One other quick hit, because this isn't a rarrrr men and the phallocracy. Women, females, are just as implicated in this sort of gender policing of the other (another post I will tackle self-gender-policing). For example, many online roleplayers in Dreamwidth, InsaneJournal, Tumblr, and Livejournal are female. A large number of them want to RP relationships and sex between their characters. In other words, they want to roleplay sexual relationships with a fantasy projection of themselves with someone else they find sexually attractive. I will go so far as to suggest that many female RPers who fit into this
category are less attractive than the characters they play, and many of them express their own infatuation with how hot or attractive their own character is to them. This is seen as normal and healthy and liberating.
Yet.
Yet. When someone is discovered to be male (I am going by secrets on Fandom!Secrets and the defunct RoleplaySecrets blogs on Livejournal), who also wants to roleplay sex with their fantasy attractive character, they are 'basement dwelling neckbeards' who are intruding in what is, apparently, female space. A player who plays an attractive female character is suddenly 'squicked' to discover that the person she has been writing porn with is biologically male.
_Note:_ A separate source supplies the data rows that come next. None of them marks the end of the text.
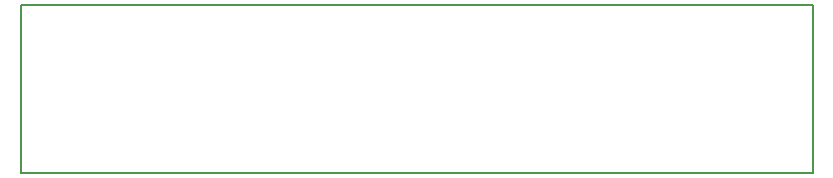
<source format=gbr>
G04 #@! TF.GenerationSoftware,KiCad,Pcbnew,(5.0.2)-1*
G04 #@! TF.CreationDate,2019-09-14T00:07:01-04:00*
G04 #@! TF.ProjectId,TARC Altimeter,54415243-2041-46c7-9469-6d657465722e,0.1*
G04 #@! TF.SameCoordinates,Original*
G04 #@! TF.FileFunction,Profile,NP*
%FSLAX46Y46*%
G04 Gerber Fmt 4.6, Leading zero omitted, Abs format (unit mm)*
G04 Created by KiCad (PCBNEW (5.0.2)-1) date 9/14/2019 12:07:01 AM*
%MOMM*%
%LPD*%
G01*
G04 APERTURE LIST*
%ADD10C,0.150000*%
G04 APERTURE END LIST*
D10*
X104648000Y-90932000D02*
X111252000Y-90932000D01*
X111252000Y-105156000D02*
X104648000Y-105156000D01*
X111252000Y-90932000D02*
X171704000Y-90932000D01*
X104648000Y-105156000D02*
X104648000Y-90932000D01*
X171704000Y-105156000D02*
X111252000Y-105156000D01*
X171704000Y-90932000D02*
X171704000Y-105156000D01*
M02*

</source>
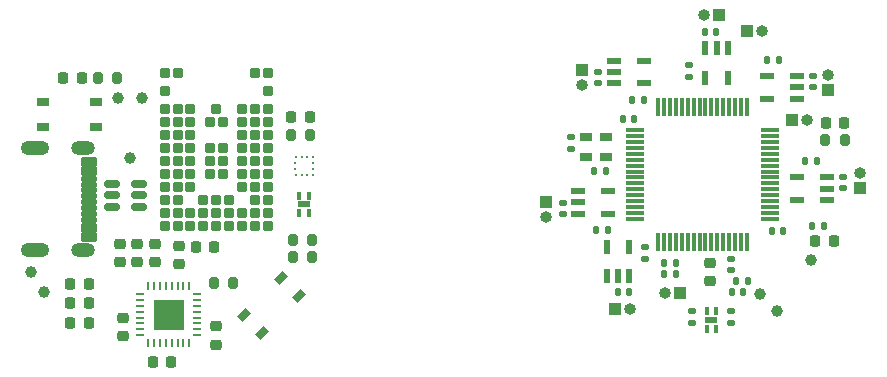
<source format=gts>
G04 #@! TF.GenerationSoftware,KiCad,Pcbnew,8.0.6*
G04 #@! TF.CreationDate,2025-07-21T23:51:58+02:00*
G04 #@! TF.ProjectId,nRF5340,6e524635-3334-4302-9e6b-696361645f70,rev?*
G04 #@! TF.SameCoordinates,Original*
G04 #@! TF.FileFunction,Soldermask,Top*
G04 #@! TF.FilePolarity,Negative*
%FSLAX46Y46*%
G04 Gerber Fmt 4.6, Leading zero omitted, Abs format (unit mm)*
G04 Created by KiCad (PCBNEW 8.0.6) date 2025-07-21 23:51:58*
%MOMM*%
%LPD*%
G01*
G04 APERTURE LIST*
G04 Aperture macros list*
%AMRoundRect*
0 Rectangle with rounded corners*
0 $1 Rounding radius*
0 $2 $3 $4 $5 $6 $7 $8 $9 X,Y pos of 4 corners*
0 Add a 4 corners polygon primitive as box body*
4,1,4,$2,$3,$4,$5,$6,$7,$8,$9,$2,$3,0*
0 Add four circle primitives for the rounded corners*
1,1,$1+$1,$2,$3*
1,1,$1+$1,$4,$5*
1,1,$1+$1,$6,$7*
1,1,$1+$1,$8,$9*
0 Add four rect primitives between the rounded corners*
20,1,$1+$1,$2,$3,$4,$5,0*
20,1,$1+$1,$4,$5,$6,$7,0*
20,1,$1+$1,$6,$7,$8,$9,0*
20,1,$1+$1,$8,$9,$2,$3,0*%
%AMRotRect*
0 Rectangle, with rotation*
0 The origin of the aperture is its center*
0 $1 length*
0 $2 width*
0 $3 Rotation angle, in degrees counterclockwise*
0 Add horizontal line*
21,1,$1,$2,0,0,$3*%
G04 Aperture macros list end*
%ADD10RoundRect,0.140000X-0.170000X0.140000X-0.170000X-0.140000X0.170000X-0.140000X0.170000X0.140000X0*%
%ADD11R,1.250000X0.500000*%
%ADD12RoundRect,0.200000X0.200000X0.275000X-0.200000X0.275000X-0.200000X-0.275000X0.200000X-0.275000X0*%
%ADD13R,1.000000X1.000000*%
%ADD14O,1.000000X1.000000*%
%ADD15RoundRect,0.140000X0.140000X0.170000X-0.140000X0.170000X-0.140000X-0.170000X0.140000X-0.170000X0*%
%ADD16C,0.990600*%
%ADD17RoundRect,0.218750X-0.218750X-0.256250X0.218750X-0.256250X0.218750X0.256250X-0.218750X0.256250X0*%
%ADD18RoundRect,0.135000X0.135000X0.185000X-0.135000X0.185000X-0.135000X-0.185000X0.135000X-0.185000X0*%
%ADD19RoundRect,0.135000X-0.185000X0.135000X-0.185000X-0.135000X0.185000X-0.135000X0.185000X0.135000X0*%
%ADD20RoundRect,0.140000X-0.140000X-0.170000X0.140000X-0.170000X0.140000X0.170000X-0.140000X0.170000X0*%
%ADD21R,0.500000X1.250000*%
%ADD22RoundRect,0.135000X-0.135000X-0.185000X0.135000X-0.185000X0.135000X0.185000X-0.135000X0.185000X0*%
%ADD23RoundRect,0.135000X0.185000X-0.135000X0.185000X0.135000X-0.185000X0.135000X-0.185000X-0.135000X0*%
%ADD24RoundRect,0.218750X0.256250X-0.218750X0.256250X0.218750X-0.256250X0.218750X-0.256250X-0.218750X0*%
%ADD25RoundRect,0.140000X0.170000X-0.140000X0.170000X0.140000X-0.170000X0.140000X-0.170000X-0.140000X0*%
%ADD26RoundRect,0.075000X-0.700000X-0.075000X0.700000X-0.075000X0.700000X0.075000X-0.700000X0.075000X0*%
%ADD27RoundRect,0.075000X-0.075000X-0.700000X0.075000X-0.700000X0.075000X0.700000X-0.075000X0.700000X0*%
%ADD28R,0.990600X0.736600*%
%ADD29R,0.304800X0.711200*%
%ADD30R,1.092200X0.508000*%
%ADD31RoundRect,0.200000X-0.200000X-0.275000X0.200000X-0.275000X0.200000X0.275000X-0.200000X0.275000X0*%
%ADD32R,0.254000X0.279400*%
%ADD33R,0.279400X0.254000*%
%ADD34RoundRect,0.225000X0.250000X-0.225000X0.250000X0.225000X-0.250000X0.225000X-0.250000X-0.225000X0*%
%ADD35RoundRect,0.225000X-0.225000X-0.250000X0.225000X-0.250000X0.225000X0.250000X-0.225000X0.250000X0*%
%ADD36RoundRect,0.218750X0.218750X0.256250X-0.218750X0.256250X-0.218750X-0.256250X0.218750X-0.256250X0*%
%ADD37R,0.990600X0.711200*%
%ADD38RoundRect,0.102000X0.300000X-0.300000X0.300000X0.300000X-0.300000X0.300000X-0.300000X-0.300000X0*%
%ADD39RoundRect,0.150000X-0.512500X-0.150000X0.512500X-0.150000X0.512500X0.150000X-0.512500X0.150000X0*%
%ADD40RoundRect,0.225000X-0.250000X0.225000X-0.250000X-0.225000X0.250000X-0.225000X0.250000X0.225000X0*%
%ADD41C,1.000000*%
%ADD42RotRect,0.990600X0.711200X225.000000*%
%ADD43R,0.254000X0.762000*%
%ADD44R,0.762000X0.254000*%
%ADD45R,2.606800X2.606800*%
%ADD46RoundRect,0.102000X-0.575000X0.300000X-0.575000X-0.300000X0.575000X-0.300000X0.575000X0.300000X0*%
%ADD47RoundRect,0.102000X-0.575000X0.150000X-0.575000X-0.150000X0.575000X-0.150000X0.575000X0.150000X0*%
%ADD48O,2.004000X1.204000*%
%ADD49O,2.404000X1.204000*%
%ADD50RoundRect,0.225000X0.225000X0.250000X-0.225000X0.250000X-0.225000X-0.250000X0.225000X-0.250000X0*%
G04 APERTURE END LIST*
D10*
X183260000Y-124115000D03*
X183260000Y-125075000D03*
D11*
X187625000Y-112102500D03*
X187625000Y-113052500D03*
X187625000Y-114002500D03*
X190125000Y-114002500D03*
X190125000Y-112102500D03*
D12*
X207140000Y-118835000D03*
X205490000Y-118835000D03*
D13*
X187720000Y-133100000D03*
D14*
X188990001Y-133100000D03*
D15*
X192830000Y-130155000D03*
X191870000Y-130155000D03*
D16*
X204303094Y-128949935D03*
X201429407Y-133260459D03*
X199992566Y-131823618D03*
D13*
X198864999Y-109544999D03*
D14*
X200135000Y-109544999D03*
D10*
X186285000Y-113002500D03*
X186285000Y-113962500D03*
D17*
X205527499Y-117315000D03*
X207102501Y-117315000D03*
D13*
X196454997Y-108205000D03*
D14*
X195184996Y-108205000D03*
D15*
X196280000Y-109655000D03*
X195320000Y-109655000D03*
D18*
X205392499Y-126035001D03*
X204372499Y-126034999D03*
D13*
X202645001Y-117065000D03*
D14*
X203915002Y-117065000D03*
D13*
X181810000Y-124045000D03*
D14*
X181810000Y-125315000D03*
D18*
X201570000Y-112025001D03*
X200550000Y-112024999D03*
D13*
X193230001Y-131715001D03*
D14*
X191960000Y-131715001D03*
D19*
X197479952Y-133304301D03*
X197479950Y-134324301D03*
D20*
X200980000Y-126535000D03*
X201940000Y-126535000D03*
D13*
X208444999Y-122879999D03*
D14*
X208444999Y-121609998D03*
D15*
X186906399Y-121410000D03*
X185946399Y-121410000D03*
D21*
X187010002Y-130324998D03*
X187960000Y-130325000D03*
X188910002Y-130325002D03*
X188909998Y-127825002D03*
X187009998Y-127824998D03*
D22*
X189105000Y-115392500D03*
X190125000Y-115392500D03*
D13*
X205734998Y-114550001D03*
D14*
X205734998Y-113280000D03*
D17*
X204624998Y-127305000D03*
X206200000Y-127305000D03*
D11*
X205639998Y-123864998D03*
X205640000Y-122915000D03*
X205640001Y-121964999D03*
X203140002Y-121965002D03*
X203139999Y-123865001D03*
D22*
X186100000Y-126445000D03*
X187120000Y-126445000D03*
D19*
X194219952Y-133304301D03*
X194219950Y-134324301D03*
D13*
X184920000Y-112852500D03*
D14*
X184920000Y-114122500D03*
D23*
X190239999Y-128855000D03*
X190240001Y-127835000D03*
D10*
X197500000Y-128875000D03*
X197500000Y-129835000D03*
D20*
X197970000Y-130755000D03*
X198930000Y-130755000D03*
D24*
X195700000Y-130752501D03*
X195700000Y-129177499D03*
D15*
X189290000Y-116985000D03*
X188330000Y-116985000D03*
D25*
X204420000Y-114345000D03*
X204420000Y-113385000D03*
D20*
X197560000Y-131705000D03*
X198520000Y-131705000D03*
D11*
X203069998Y-115284998D03*
X203070000Y-114335000D03*
X203070001Y-113384999D03*
X200570002Y-113385002D03*
X200569999Y-115285001D03*
X184600000Y-123125000D03*
X184600000Y-124075000D03*
X184600000Y-125025000D03*
X187100000Y-125025000D03*
X187100000Y-123125000D03*
D18*
X204770000Y-120545001D03*
X203750000Y-120544999D03*
D25*
X206980000Y-122864998D03*
X206980000Y-121904998D03*
D19*
X193980000Y-112465000D03*
X193980000Y-113485000D03*
D15*
X192820000Y-129235000D03*
X191860000Y-129235000D03*
D21*
X197239996Y-111005004D03*
X196289998Y-111005002D03*
X195339996Y-111005001D03*
X195340000Y-113505000D03*
X197240000Y-113505003D03*
D20*
X187940000Y-131665000D03*
X188900000Y-131665000D03*
D26*
X189425000Y-117965000D03*
X189425000Y-118465000D03*
X189425000Y-118965000D03*
X189425000Y-119465000D03*
X189425000Y-119965000D03*
X189425000Y-120465000D03*
X189425000Y-120965000D03*
X189425000Y-121465000D03*
X189425000Y-121965000D03*
X189425000Y-122465000D03*
X189425000Y-122965000D03*
X189425000Y-123465000D03*
X189425000Y-123965000D03*
X189425000Y-124465000D03*
X189425000Y-124965000D03*
X189425000Y-125465000D03*
D27*
X191350000Y-127390000D03*
X191850000Y-127390000D03*
X192350000Y-127390000D03*
X192850000Y-127390000D03*
X193350000Y-127390000D03*
X193850000Y-127390000D03*
X194350000Y-127390000D03*
X194850000Y-127390000D03*
X195350000Y-127390000D03*
X195850000Y-127390000D03*
X196350000Y-127390000D03*
X196850000Y-127390000D03*
X197350000Y-127390000D03*
X197850000Y-127390000D03*
X198350000Y-127390000D03*
X198850000Y-127390000D03*
D26*
X200775000Y-125465000D03*
X200775000Y-124965000D03*
X200775000Y-124465000D03*
X200775000Y-123965000D03*
X200775000Y-123465000D03*
X200775000Y-122965000D03*
X200775000Y-122465000D03*
X200775000Y-121965000D03*
X200775000Y-121465000D03*
X200775000Y-120965000D03*
X200775000Y-120465000D03*
X200775000Y-119965000D03*
X200775000Y-119465000D03*
X200775000Y-118965000D03*
X200775000Y-118465000D03*
X200775000Y-117965000D03*
D27*
X198850000Y-116040000D03*
X198350000Y-116040000D03*
X197850000Y-116040000D03*
X197350000Y-116040000D03*
X196850000Y-116040000D03*
X196350000Y-116040000D03*
X195850000Y-116040000D03*
X195350000Y-116040000D03*
X194850000Y-116040000D03*
X194350000Y-116040000D03*
X193850000Y-116040000D03*
X193350000Y-116040000D03*
X192850000Y-116040000D03*
X192350000Y-116040000D03*
X191850000Y-116040000D03*
X191350000Y-116040000D03*
D28*
X185212798Y-118535000D03*
X185212799Y-120265000D03*
X186940000Y-120265000D03*
X186939999Y-118535000D03*
D29*
X196260049Y-133305699D03*
X195459949Y-133305697D03*
X195459951Y-134804301D03*
X196260051Y-134804303D03*
D30*
X195860000Y-134055000D03*
D10*
X183996399Y-118580000D03*
X183996399Y-119540000D03*
D31*
X160425000Y-128725000D03*
X162075000Y-128725000D03*
D32*
X160649999Y-121762000D03*
X161150001Y-121762000D03*
X161650000Y-121762001D03*
X162150000Y-121762000D03*
D33*
X162162000Y-121249999D03*
X162162001Y-120750000D03*
D32*
X162150001Y-120238000D03*
X161649999Y-120238000D03*
X161150000Y-120237999D03*
X160650000Y-120238000D03*
D33*
X160638000Y-120750001D03*
X160637999Y-121250000D03*
D34*
X146000000Y-135375001D03*
X146000000Y-133824999D03*
D35*
X152224999Y-127825000D03*
X153775001Y-127825000D03*
D36*
X143162502Y-131000001D03*
X141587498Y-130999999D03*
D37*
X143775001Y-117724999D03*
X139274998Y-117724999D03*
X143775002Y-115575001D03*
X139274999Y-115575001D03*
D12*
X145550000Y-113525000D03*
X143900000Y-113525000D03*
D34*
X148725000Y-129150000D03*
X148725000Y-127600000D03*
D38*
X158349999Y-126049999D03*
X157250001Y-126050000D03*
X156150000Y-126049999D03*
X155050000Y-126050000D03*
X153949999Y-126050001D03*
X152850000Y-126050000D03*
X151749999Y-126050001D03*
X150650000Y-126050001D03*
X149549999Y-126050000D03*
X158350000Y-124950000D03*
X157250000Y-124950001D03*
X156150000Y-124950000D03*
X155050000Y-124950001D03*
X153950000Y-124950000D03*
X152849999Y-124950001D03*
X151750000Y-124950000D03*
X150650000Y-124949999D03*
X149550000Y-124950000D03*
X158349999Y-123850000D03*
X157250002Y-123850000D03*
X155050000Y-123850000D03*
X153949999Y-123850001D03*
X152850000Y-123850000D03*
X150650000Y-123850002D03*
X149549999Y-123850000D03*
X158350000Y-122750000D03*
X157250000Y-122750000D03*
X156150000Y-122750000D03*
X151750000Y-122750000D03*
X150650001Y-122750000D03*
X149550000Y-122750000D03*
X158350001Y-121650001D03*
X157250000Y-121650000D03*
X156150000Y-121650001D03*
X154500000Y-121650000D03*
X153400000Y-121650000D03*
X151750000Y-121650000D03*
X150650000Y-121650000D03*
X149549999Y-121650000D03*
X158350000Y-120550000D03*
X157250001Y-120550001D03*
X156150000Y-120550000D03*
X154499999Y-120550001D03*
X153400001Y-120549999D03*
X151750000Y-120550000D03*
X150649999Y-120549999D03*
X149550000Y-120550000D03*
X158350001Y-119450000D03*
X157250000Y-119450000D03*
X156150000Y-119450000D03*
X154500000Y-119450000D03*
X153400000Y-119450000D03*
X151750000Y-119449999D03*
X150650000Y-119450000D03*
X149549999Y-119449999D03*
X158350000Y-118350000D03*
X157249999Y-118350000D03*
X156150000Y-118350000D03*
X151750000Y-118350000D03*
X150650000Y-118350000D03*
X149550000Y-118350000D03*
X158350001Y-117250000D03*
X157250000Y-117249998D03*
X156150000Y-117250000D03*
X154500000Y-117250000D03*
X153400000Y-117250000D03*
X151750000Y-117250001D03*
X150649998Y-117250000D03*
X149550001Y-117250000D03*
X158350000Y-116150000D03*
X157250000Y-116150001D03*
X156150000Y-116150000D03*
X153950000Y-116150000D03*
X151750000Y-116150000D03*
X150650000Y-116149999D03*
X149550000Y-116150000D03*
X158350000Y-114650000D03*
X149549999Y-114650000D03*
X158350000Y-113150000D03*
X157250000Y-113150000D03*
X150650000Y-113150000D03*
X149550000Y-113150000D03*
D34*
X147250000Y-129150000D03*
X147250000Y-127600000D03*
D39*
X145137500Y-122525000D03*
X145137500Y-123475000D03*
X145137500Y-124425000D03*
X147412500Y-124425000D03*
X147412500Y-123475000D03*
X147412500Y-122525000D03*
D12*
X161875000Y-118350000D03*
X160225000Y-118350000D03*
D40*
X153925000Y-134575000D03*
X153925000Y-136125000D03*
D36*
X150137502Y-137625001D03*
X148562498Y-137624999D03*
D41*
X138225000Y-129975000D03*
D42*
X160974540Y-131969148D03*
X157792557Y-135151131D03*
X159454261Y-130448869D03*
X156272278Y-133630852D03*
D36*
X143137503Y-134288201D03*
X141562499Y-134288199D03*
D34*
X150750000Y-129325000D03*
X150750000Y-127775000D03*
D43*
X148150001Y-136000001D03*
X148650000Y-136000002D03*
X149149999Y-136000000D03*
X149650000Y-136000002D03*
X150150001Y-136000001D03*
X150650001Y-136000001D03*
X151150000Y-136000000D03*
X151649999Y-136000001D03*
D44*
X152325700Y-135324300D03*
X152325701Y-134824301D03*
X152325699Y-134324302D03*
X152325701Y-133824301D03*
X152325700Y-133324300D03*
X152325700Y-132824300D03*
X152325699Y-132324301D03*
X152325700Y-131824302D03*
D43*
X151649999Y-131148601D03*
X151150000Y-131148600D03*
X150650001Y-131148602D03*
X150150000Y-131148600D03*
X149649999Y-131148601D03*
X149149999Y-131148601D03*
X148650000Y-131148602D03*
X148150001Y-131148601D03*
D44*
X147474300Y-131824302D03*
X147474299Y-132324301D03*
X147474301Y-132824300D03*
X147474299Y-133324301D03*
X147474300Y-133824302D03*
X147474300Y-134324302D03*
X147474301Y-134824301D03*
X147474300Y-135324300D03*
D45*
X149900000Y-133574301D03*
D34*
X145750000Y-129150000D03*
X145750000Y-127600000D03*
D41*
X139350000Y-131675000D03*
D36*
X143137502Y-132625001D03*
X141562498Y-132624999D03*
D46*
X143187498Y-120615746D03*
X143187498Y-121415750D03*
D47*
X143187497Y-122565751D03*
X143187502Y-123565747D03*
X143187501Y-124065745D03*
X143187500Y-125065751D03*
D46*
X143187498Y-126215750D03*
X143187501Y-127015753D03*
D47*
X143187498Y-125565750D03*
X143187496Y-124565752D03*
X143187497Y-123065750D03*
X143187498Y-122065750D03*
D48*
X142612499Y-119495748D03*
D49*
X138612498Y-119495747D03*
D48*
X142612499Y-128135750D03*
D49*
X138612498Y-128135753D03*
D29*
X161775000Y-123499999D03*
X160974900Y-123499997D03*
X160974902Y-124998601D03*
X161775002Y-124998603D03*
D30*
X161374951Y-124249300D03*
D17*
X160262499Y-116825000D03*
X161837501Y-116825000D03*
D31*
X153725000Y-130900000D03*
X155375000Y-130900000D03*
X160425000Y-127275000D03*
X162075000Y-127275000D03*
D50*
X142525000Y-113525000D03*
X140975000Y-113525000D03*
D16*
X146615001Y-120360002D03*
X147631004Y-115279997D03*
X145599002Y-115279996D03*
M02*

</source>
Now, this scenario is complex and worth unpacking further, because it is a nexus of 'safe' space, sexuality, policing, and identity, but I bring it here this time, only in the context of proof that this sort of gender policing is not simply Oppressive Patriarchy--females do this same behavior as well, discriminating by the gender of what cyberpunk labeled 'the meat'. In other words, the very people Haraway was addressing, the very people whom one would think are the most interested in breaking down gender and identity, who claim to want to destroy boundaries, to express a sexuality that women have often been told to hide or deny, are twisting their sexual liberation to make it an unsafe space for those with penises.
Isn't that...missing the point of Haraway? That 'male', that penis-owning person on the other keyboard, may be a 'cyborg' too, longing for freedom, wanting to escape the biological and cultural determinism of his body, may be trying to explore different identities, explore sexuality free of the pressure of Western gender obsessions.
If the point of the cyborg is freedom, it should mean freedom for EVERYONE, don't you think?